If we were to equalize income now across the United States, the average family of four would take in $189,600 a year (according to the CIA world factbook 2010 estimate of $47,400 GDP per capita).  This doesn't even take into account the fact that more should and could be employed, the unequal access to resources that could improve everyone's productivity, or all the wasteful industries that shouldn't exist because they don't contribute anything productive to the economy (like those who "work"...er... gamble on the stock market who are taking home significant amounts of societies wealth without helping to build it).  If we were to equalize income worldwide, that number would be $44,800 for your average family of four (according to the CIA world factbook 2010 estimate of $11,200 GDP per capita).  However, wealth is created by a combination of the 3 factors of production (capital- tools, machines, buildings, etc; labor- mental & physical; and natural resources- land, metals, plants, etc.).  All of these factors are being utilized in ways that drastically underuse them due to the profit-driven competition between businesses and countries to horde them and the benefits from them for themselves.  Imagine how productivity would increase if there were a global redistribution of not just income but: infrastructure, capital resources, education, availability of work, trade secrets through cooperation, efficient and rational use of natural resources, ans so on.  It's not far fetched to assume that your average family of four globally would be able to benefit by at least a doubling or tripling of the productivity (think of countries where around half the population is unemployed without access to capital, infrastructure, education, health care, etc - imagine if a global cooperation allowed these people access to all of this... think of how their economies would boom).  And this doesn't even take into account the scientific, technological and innovational advancements when the whole world's capacities would be unlocked through cooperation and opportunity for all people around the globe to contribute their full potential to the world.  And for those naysayers, who say that we need a class-based society to motivate people to create and develop the innovations needed to not ruin our environment or to make medical advances and so on recent reputable economic research says otherwise as does historical experience.
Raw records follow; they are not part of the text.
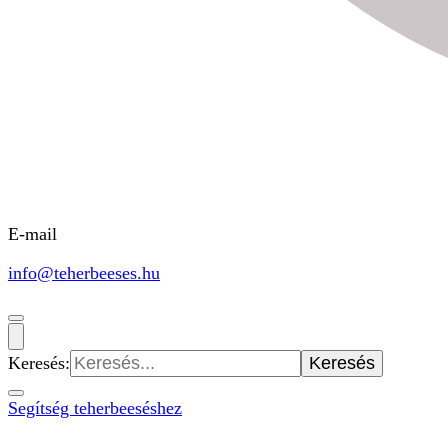
E-mail
info@teherbeeses.hu
Keresés:
Segítség teherbeeséshez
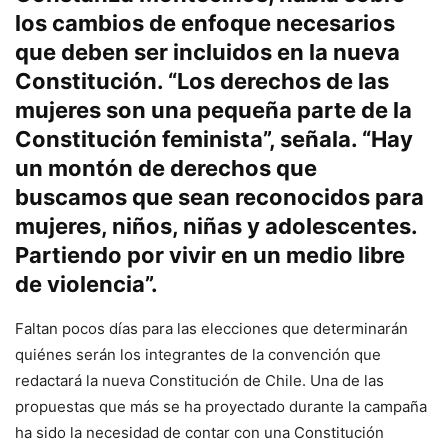
los cambios de enfoque necesarios
que deben ser incluidos en la nueva
Constitución. “Los derechos de las
mujeres son una pequeña parte de la
Constitución feminista”, señala. “Hay
un montón de derechos que
buscamos que sean reconocidos para
mujeres, niños, niñas y adolescentes.
Partiendo por vivir en un medio libre
de violencia”.
Faltan pocos días para las elecciones que determinarán
quiénes serán los integrantes de la convención que
redactará la nueva Constitución de Chile. Una de las
propuestas que más se ha proyectado durante la campaña
ha sido la necesidad de contar con una Constitución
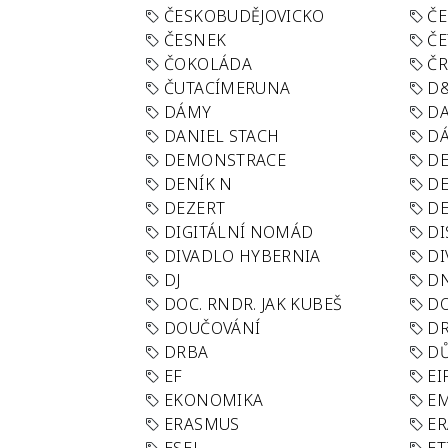
ČESKOBUDĚJOVICKO
ČE
ČESNEK
ČE
ČOKOLÁDA
Č
ČUTACÍMERUNA
D
DÁMY
D
DANIEL STACH
D
DEMONSTRACE
DE
DENÍK N
DE
DEZERT
D
DIGITÁLNÍ NOMÁD
DI
DIVADLO HYBERNIA
DI
DJ
D
DOC. RNDR. JAK KUBEŠ
D
DOUČOVÁNÍ
D
DRBA
DŮ
EF
EI
EKONOMIKA
E
ERASMUS
E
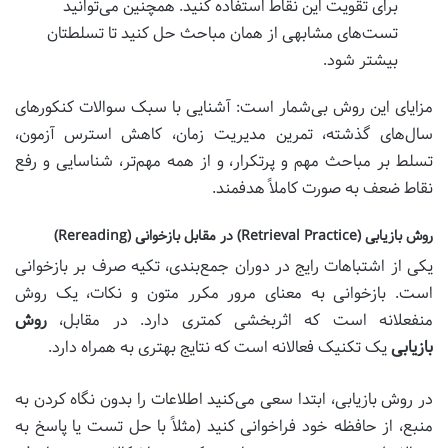
برای تقویت این نقاط استفاده کنید. همچنین می‌توانید
تست‌های مشابهی از همان مباحث حل کنید تا تسلطتان
بیشتر شود.
مزایای این روش بی‌شمار است: آشنایی با سبک سوالات کنکورهای
سال‌های گذشته، تمرین مدیریت زمان، کاهش استرس آزمون،
تسلط بر مباحث مهم و پرتکرار، و از همه مهم‌تر، شناسایی و رفع
نقاط ضعف به صورت کاملاً هدفمند.
روش بازیابی (Retrieval Practice) در مقابل بازخوانی (Rereading)
یکی از اشتباهات رایج در دوران جمع‌بندی، تکیه صرف بر بازخوانی
است. بازخوانی به معنای مرور مکرر متون و نکات، یک روش
منفعلانه است که اثربخشی کمتری دارد. در مقابل،
روش
بازیابی
یک تکنیک فعالانه است که نتایج بهتری به همراه دارد.
در روش بازیابی، ابتدا سعی می‌کنید اطلاعات را بدون نگاه کردن به
منبع، از حافظه خود فراخوانی کنید (مثلاً با حل تست یا پاسخ به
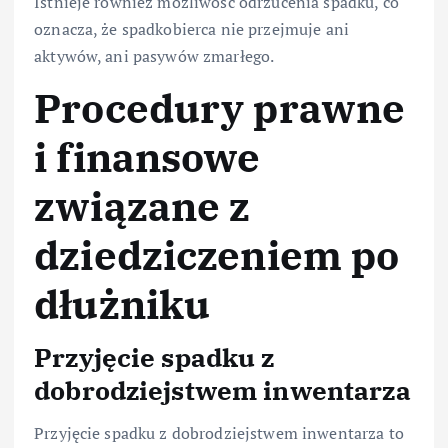
Istnieje również możliwość odrzucenia spadku, co
oznacza, że spadkobierca nie przejmuje ani
aktywów, ani pasywów zmarłego.
Procedury prawne
i finansowe
związane z
dziedziczeniem po
dłużniku
Przyjęcie spadku z
dobrodziejstwem inwentarza
Przyjęcie spadku z dobrodziejstwem inwentarza to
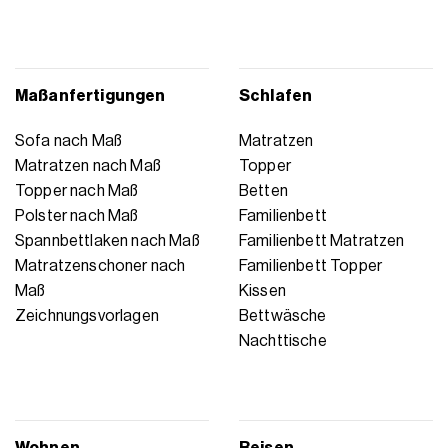
Maßanfertigungen
Schlafen
Sofa nach Maß
Matratzen
Matratzen nach Maß
Topper
Topper nach Maß
Betten
Polster nach Maß
Familienbett
Spannbettlaken nach Maß
Familienbett Matratzen
Matratzenschoner nach
Familienbett Topper
Maß
Kissen
Zeichnungsvorlagen
Bettwäsche
Nachttische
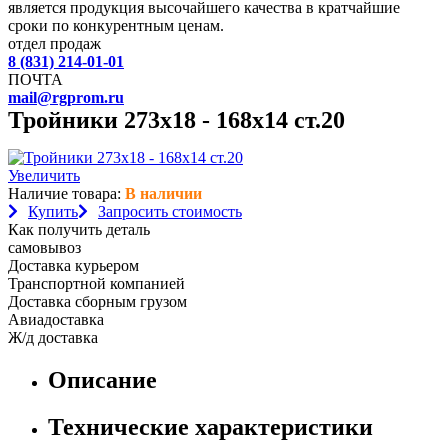
является продукция высочайшего качества в кратчайшие
сроки по конкурентным ценам.
отдел продаж
8 (831) 214-01-01
ПОЧТА
mail@rgprom.ru
Тройники 273х18 - 168х14 ст.20
Увеличить
Наличие товара:
В наличии
Купить
Запросить стоимость
Как получить деталь
самовывоз
Доставка курьером
Транспортной компанией
Доставка сборным грузом
Авиадоставка
Ж/д доставка
Описание
Технические характеристики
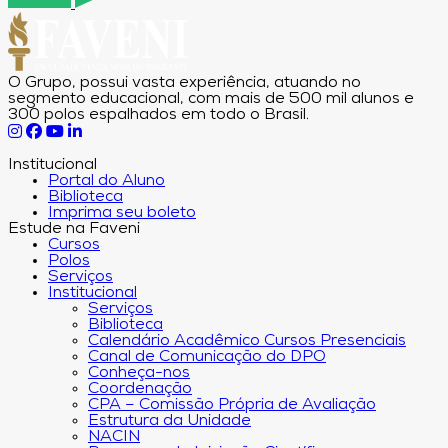
O Grupo, possui vasta experiência, atuando no
segmento educacional, com mais de 500 mil alunos e
300 polos espalhados em todo o Brasil.
Institucional
Portal do Aluno
Biblioteca
Imprima seu boleto
Estude na Faveni
Cursos
Polos
Serviços
Institucional
Serviços
Biblioteca
Calendário Acadêmico Cursos Presenciais
Canal de Comunicação do DPO
Conheça-nos
Coordenação
CPA – Comissão Própria de Avaliação
Estrutura da Unidade
NACIN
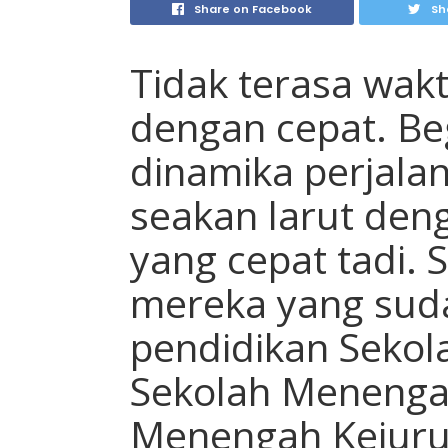
Share on Facebook
Sh
Tidak terasa wak
dengan cepat. Be
dinamika perjala
seakan larut den
yang cepat tadi. S
mereka yang sud
pendidikan Sekol
Sekolah Menengah
Menengah Kejuru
But the point is that our world will stay the way it is with all the war, hunger, poverty, death, and countless other problems- injustices actually- unless those of us in the "popular classes" (we don't own the means of production and we don't control the labor of others) don't start to build the solidarity, movement, consciousness and organizations necessary amongst ourselves to fight for our interests (and the interests of all humanity).  It can't be an individual struggle, it must be a collective struggle because our power is in our numbers and our solidarity with each other. Our interests are fundamentally opposed to the interests of those that control our economy and our governments at this time (the interests of the "elite classes" those who own and control the means of production, our labor and the globes resources).  Through that fight - with its gains and loses - we need to all build the bottom-up, directly-democratic, egalitarian, and anti-oppressive power, experience, consciousness and organizations that can eventually replace this inhumane, top-down, unequal system with one in which all people around the globe have equal freedom, equal voice and equally share in the fruits of our historically and globally-developed economy.